Big data, meet artificial intelligence. At least, that’s the idea put forth by Sanjiv Sidhu, founder and CEO of o9 Solutions, a Dallas-based software company.
O9 makes software that it says helps executives better sort through the noise of big data and then helps them interpret it in order to determine next steps for the organization as a whole. “It’s sort of like the cobbler’s son not having shoes,” Sidhu says. “I ran a fairly large company, and in my own company there were constant mismatches,” he says. “The air force was bombing its own troops.”
He’s talking about one of the biggest and most difficult problems in business today—making sense of huge amounts of different kinds of information, and using it to help make better business decisions.
Essentially, o9’s software, called mPower, creates a dashboard that’s updated in real-time and contains information on internal company data, resource supply statuses, marketing initiatives, and competitor statistics, among other things, and that data can then be crunched down to answer specific questions, like in a Google search. “We take the data and early indicators of changes and answer the questions better and faster,” he says. “What’s going to happen?”
Sidhu says the software also allows executives and department heads to have the sort of preliminary fact-finding discussions before management meetings where decisions need to be made. “If there’s different points of view before the core decision meeting, you’ll see this in a Facebook-like format,” he adds. “So the discussion [in the main meeting] becomes rich and collaborative.”

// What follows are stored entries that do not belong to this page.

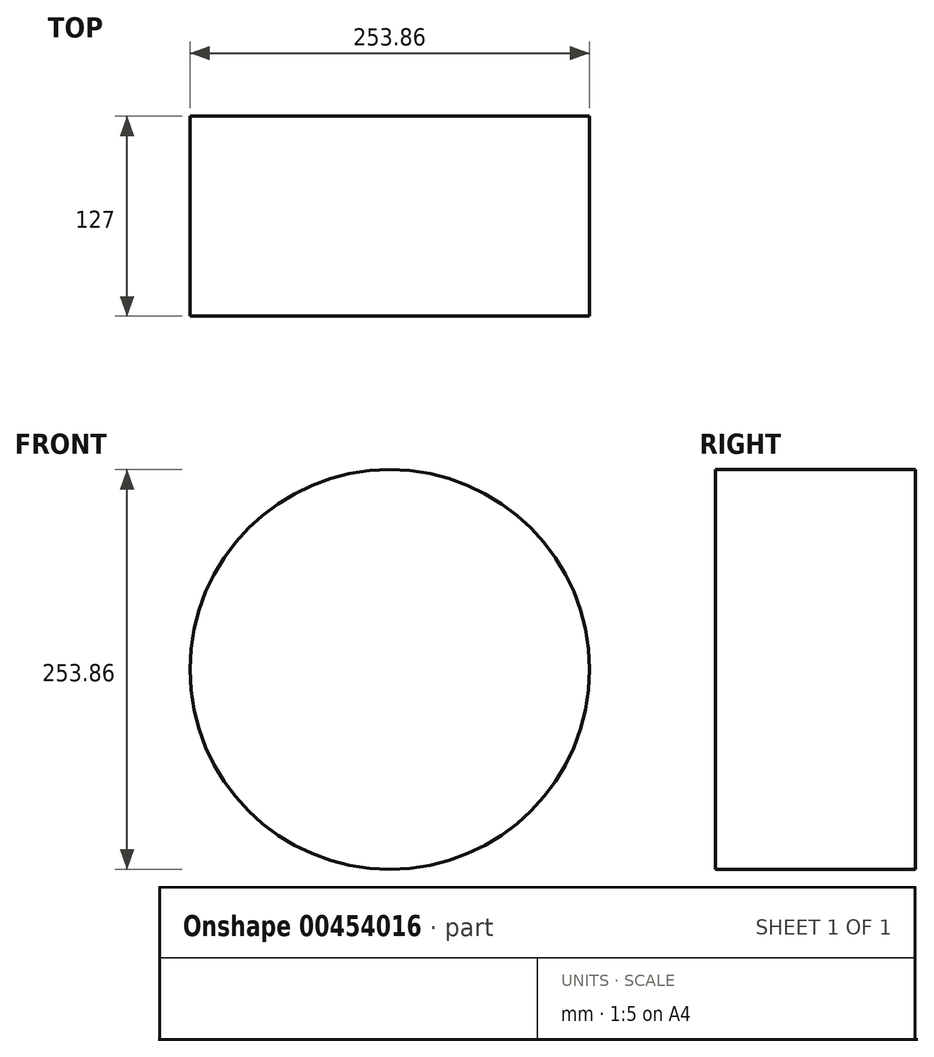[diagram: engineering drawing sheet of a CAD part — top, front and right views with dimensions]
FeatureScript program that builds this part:
annotation { "Feature Type Name" : "Feature", "Feature Type Description" : "" }
export const myFeature = defineFeature(function(context is Context, id is Id, definition is map)
    precondition{}
    {
        {
            var Q0;
            Q0=qCreatedBy(makeId("Front.planeOp"),FACE);
            var sketch = newSketch(context, id + "F0", { "sketchPlane" : qUnion([Q0])});
            skCircle(sketch, "E0", {"center": v(0, 0) * mm, "radius": 126.93 * mm});
            skSolve(sketch);
        }
        {
            var Q0;
            Q0=sQuery(id+"F0.wireOp",EDGE,"E0");
            extrude(context, id + "F1", {"bodyType" : ToolBodyType.SURFACE, "surfaceEntities" : qUnion([Q0]), "depth" : 127 * mm});
        }
    });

The company’s main challenge now is to expand its reach and hire additional sales staff with the goal of doubling o9’s revenue annually, he adds.
Among o9’s clients are companies such as Restoration Hardware, Frito Lay, Sony, and Bacardi. The company was founded five years ago; its co-founders, including Sidhu, have invested about $15 million to finance the company, he says.
Other companies are competing for large enterprise customers in business performance and operations planning, including Redwood City, CA-based Tidemark and Steelwedge in Pleasanton, CA.
Sidhu previously founded and led Dallas’s i2 Technologies, which made supply chain management software, making him one of North Texas’ most successful, if not as well known, entrepreneurs. During the ’90s boom, the company soared to a worth of nearly $30 billion in 2000, but the tech crash—along with financial restatements and lawsuits alleging faulty software—contributed to a decline in the company’s fortunes, The Dallas Morning News reported at the time. In 2010, i2 was purchased by JDA Software Group for about $604 million. Sidhu, who had previously worked at Texas Instruments, left i2 in 2009, 21 years after he founded the company.
He says o9, in many ways, reflects his experience as chief executive of i2 as well as that of his CEO clients. “As a CEO, I kind of always dreamt of a next generation management system,” he adds.